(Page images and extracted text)
-*-*-

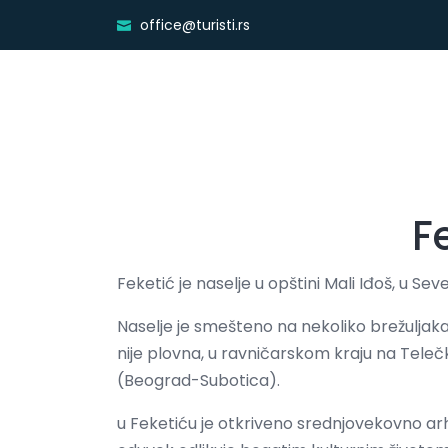
office@turisti.rs
F
Feketić je naselje u opštini Mali Iđoš, u S
Naselje je smešteno na nekoliko brežuljaka
nije plovna, u ravničarskom kraju na Teleč
(Beograd-Subotica).
u Feketiću je otkriveno srednjovekovno ar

-*-*-

**Written task**
Please repeat the data above exactly as it appears, pictures excluded.

**Task response**
office@turisti.rs
F
Feketić je naselje u opštini Mali Iđoš, u S
Naselje je smešteno na nekoliko brežuljaka
nije plovna, u ravničarskom kraju na Teleč
(Beograd-Subotica).
u Feketiću je otkriveno srednjovekovno ar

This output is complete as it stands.